Work request: Starting with the line that contains "fx_px: 3063" and stopping after the line that contains "focal_mm: 85", return each line below exactly as written, with no others.

Records:
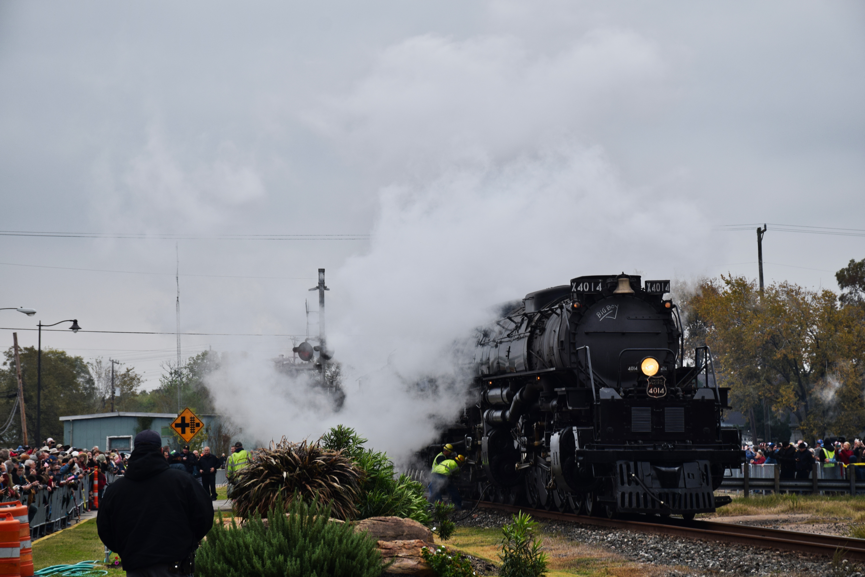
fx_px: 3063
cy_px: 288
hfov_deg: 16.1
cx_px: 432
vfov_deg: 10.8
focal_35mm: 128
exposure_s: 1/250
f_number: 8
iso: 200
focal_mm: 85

--

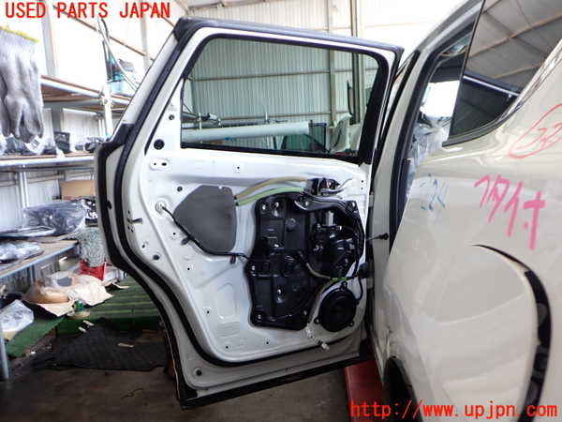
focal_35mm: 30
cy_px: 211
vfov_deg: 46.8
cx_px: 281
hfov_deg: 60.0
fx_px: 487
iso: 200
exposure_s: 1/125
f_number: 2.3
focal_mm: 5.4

--

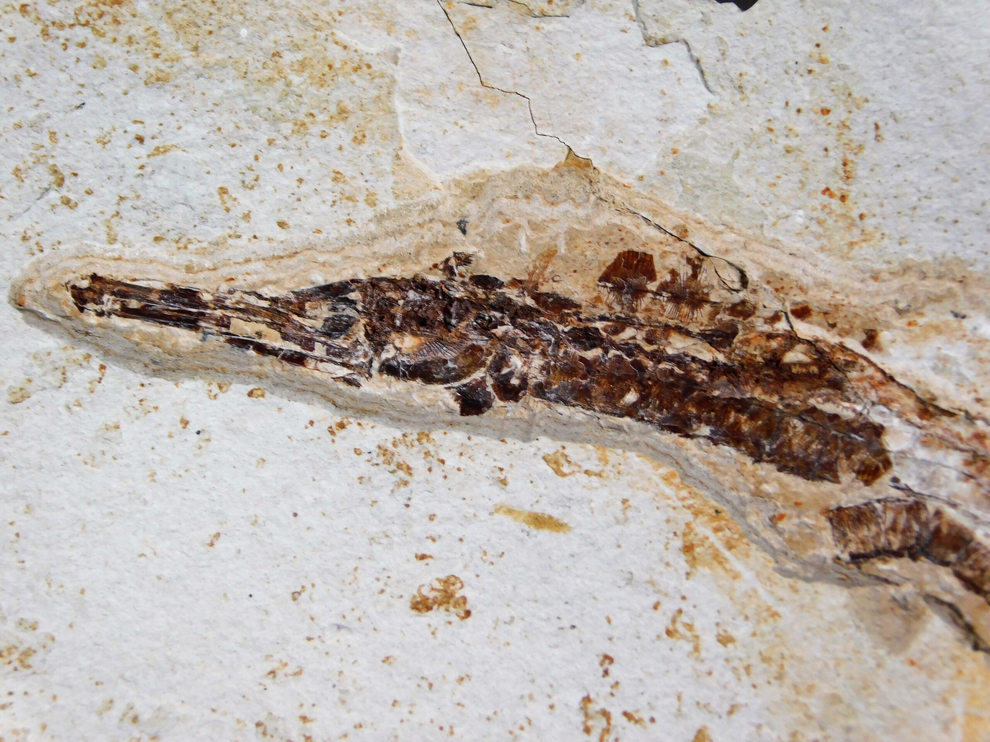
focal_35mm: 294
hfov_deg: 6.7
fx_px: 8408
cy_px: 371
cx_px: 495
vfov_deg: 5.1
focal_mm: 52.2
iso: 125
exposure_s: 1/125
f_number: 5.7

Result below:
fx_px: 3063
cy_px: 288
hfov_deg: 16.1
cx_px: 432
vfov_deg: 10.8
focal_35mm: 128
exposure_s: 1/250
f_number: 8
iso: 200
focal_mm: 85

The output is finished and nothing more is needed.